(Beginning of SELECTED EXCERPT)

What if you knew, without doubt, that this was your last day to live. How would you spend your time? How would you live? How would you feel?
As Jesus prayed the High Priestly Prayer of John 17, He knew He was in His final hours. In a short amount of time, He and the disciples would retire to the garden on the Mount of Olives, and He would be arrested, stand trial, and be executed by crucifixion.
For our Lord, this death would actually accomplish His divine plan. Through His betrayal and death, Christ would bear the wrath of God for man’s sin, clear us of our guilt, and rise again, conquering death and winning us eternal life.
You see, God is the master conductor, who can make the symphony sound magnificent regardless of whether the members follow the sheet music. If the woodwinds get off tune, God can adjust the brass section to off-set their error and keep the symphony sounding amazing. If the brass lose time, God can adjust the percussion section.
Moreover, when man rebels against God, God not only corrects the sin and redeems man from the condemnation and destruction that follows, but He also has a way of using man’s misdeeds to further His cause. That’s one reason why Romans 8:28 says that “all things work together for good to them who love God, to them who are the called according to His purpose.”
So there Jesus is, in the upper room, with His disciples, having just observed the Passover and the first Communion, praying for them, as He prepared to go to the cross to redeem man from sin.
In His prayer, the Lord mentions that He will be leaving the world and going to the Father, so He prays that the Father will keep the disciples by His name, so that they will be one as Christ and the Father are one.
Jesus prayed that God would keep the disciples through His name. In this, we learn that we are not only saved by the authority of God, we are kept by the authority of God. Therefore, there is no danger of us losing our salvation.
Then, Christ prayed that we would be unified. That unity comes under God’s authority, and it comes from the Gospel. For a more in-depth look at John 17:11-13, see our pastor’s message posted above.
The Greek language has a beautiful aspect to it… it puts the central thought of the message at the beginning of the sentence. So, when Jesus said in John 17:5, “And now, O Father, glorify thou me with thine own self with the glory which I had with thee before the world was,” the central thought was “And now…” meaning “This moment.”
Christ was asking God to glorify Him in that moment, not the same way an impatient child wants their birthday present “right now,” or the way I wish my download would complete “right now,” but rather, Jesus was saying, “In this moment, glorify Me.”
The moment Jesus was talking about was the Gospel, His death, burial and resurrection for our sins, according to the scriptures. It is in the Gospel that Christ is truly glorified, because in the Gospel, His mission is completed. In the Gospel, His claims of Messiahship are validated. In the Gospel, He has His complete victory.
The Gospel is the culmination of all the promises God made in the Old Testament. It is the fulfillment of the Law, and it was the subject of the prophets. It was the inspiration of the Psalms. When Jesus Christ died for our sins, redeeming us from condemnation and shame, completing that redemption with the resurrection, the disciples saw their faith become tangible. From that moment, they could keep silent no more.

(End of SELECTED EXCERPT)
(Beginning of EXTRACTED DATA)

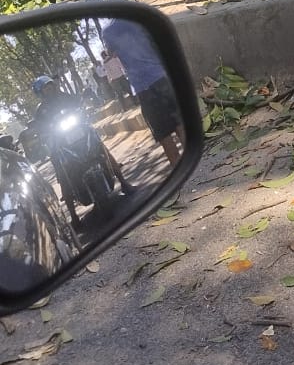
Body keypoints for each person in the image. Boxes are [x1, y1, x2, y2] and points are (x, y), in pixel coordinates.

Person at [25, 77, 133, 228]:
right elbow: (39, 128)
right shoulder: (41, 110)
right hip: (60, 142)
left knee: (102, 148)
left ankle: (124, 181)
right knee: (61, 171)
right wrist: (42, 133)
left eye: (50, 86)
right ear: (41, 93)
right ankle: (74, 216)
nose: (50, 90)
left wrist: (84, 109)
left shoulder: (65, 97)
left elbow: (80, 106)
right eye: (46, 89)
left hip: (81, 132)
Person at [102, 20, 185, 168]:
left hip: (143, 88)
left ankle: (181, 171)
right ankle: (195, 160)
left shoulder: (108, 31)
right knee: (179, 124)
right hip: (162, 77)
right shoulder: (139, 18)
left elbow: (110, 52)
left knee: (163, 134)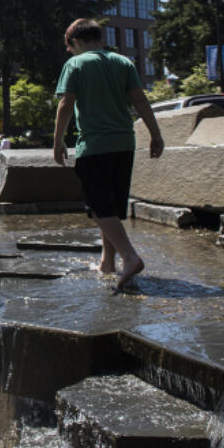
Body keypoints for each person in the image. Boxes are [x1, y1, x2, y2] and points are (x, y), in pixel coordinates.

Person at [53, 18, 164, 292]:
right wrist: (156, 134)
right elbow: (140, 100)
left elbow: (66, 104)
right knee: (111, 207)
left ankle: (130, 257)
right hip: (125, 144)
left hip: (95, 145)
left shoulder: (76, 64)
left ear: (76, 41)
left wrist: (58, 141)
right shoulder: (123, 63)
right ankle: (107, 262)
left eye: (69, 46)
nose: (68, 51)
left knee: (98, 207)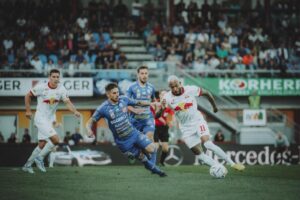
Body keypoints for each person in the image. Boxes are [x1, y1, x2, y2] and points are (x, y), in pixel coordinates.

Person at [163, 75, 245, 171]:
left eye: (176, 85)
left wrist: (214, 107)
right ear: (169, 87)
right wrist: (161, 108)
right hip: (185, 128)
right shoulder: (167, 97)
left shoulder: (190, 89)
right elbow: (162, 108)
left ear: (180, 83)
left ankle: (233, 164)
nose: (175, 89)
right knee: (199, 154)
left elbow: (207, 93)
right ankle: (219, 167)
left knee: (208, 144)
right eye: (172, 87)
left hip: (197, 121)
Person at [85, 83, 166, 177]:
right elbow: (90, 121)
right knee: (143, 158)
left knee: (153, 148)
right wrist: (88, 129)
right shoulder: (103, 108)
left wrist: (151, 103)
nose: (117, 94)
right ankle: (154, 169)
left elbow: (138, 102)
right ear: (108, 94)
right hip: (123, 142)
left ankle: (154, 168)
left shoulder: (124, 99)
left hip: (134, 133)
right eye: (114, 93)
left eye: (117, 92)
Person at [22, 69, 81, 174]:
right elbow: (27, 96)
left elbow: (67, 102)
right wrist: (27, 110)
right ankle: (39, 158)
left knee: (42, 144)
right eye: (53, 77)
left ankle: (27, 165)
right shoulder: (41, 87)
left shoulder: (61, 89)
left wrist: (75, 111)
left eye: (57, 77)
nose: (55, 79)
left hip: (48, 120)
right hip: (40, 118)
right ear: (49, 77)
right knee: (56, 139)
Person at [126, 66, 156, 163]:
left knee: (150, 137)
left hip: (148, 119)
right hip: (134, 120)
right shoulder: (132, 88)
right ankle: (139, 152)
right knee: (137, 143)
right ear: (138, 74)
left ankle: (153, 164)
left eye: (146, 73)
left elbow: (154, 100)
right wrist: (134, 110)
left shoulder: (151, 87)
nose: (144, 75)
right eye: (142, 73)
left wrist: (157, 106)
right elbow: (126, 104)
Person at [153, 90, 174, 166]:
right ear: (160, 96)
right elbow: (156, 115)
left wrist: (170, 122)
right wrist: (164, 121)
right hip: (156, 128)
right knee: (156, 146)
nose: (164, 96)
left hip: (164, 129)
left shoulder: (169, 108)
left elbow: (169, 119)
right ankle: (152, 163)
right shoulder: (157, 105)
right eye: (162, 95)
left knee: (165, 149)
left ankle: (161, 162)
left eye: (166, 95)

(End of EXTRACTED DATA)

→ PROMPT 1: According to the devotional on John 17, why were the words "And now…" the central thought of what Jesus said in John 17:5?
→ PROMPT 2: Transcribe the passage of the devotional on John 17 between "The moment Jesus" and "His complete victory.", inclusive.
The rows above are separate material, apart from the devotional on John 17.

→ TASK OUTPUT 1: The Greek language puts the central thought of a message at the beginning of the sentence. "And now…" opens that verse, so it carries the main idea, meaning "This moment."

→ TASK OUTPUT 2:
The moment Jesus was talking about was the Gospel, His death, burial and resurrection for our sins, according to the scriptures. It is in the Gospel that Christ is truly glorified, because in the Gospel, His mission is completed. In the Gospel, His claims of Messiahship are validated. In the Gospel, He has His complete victory.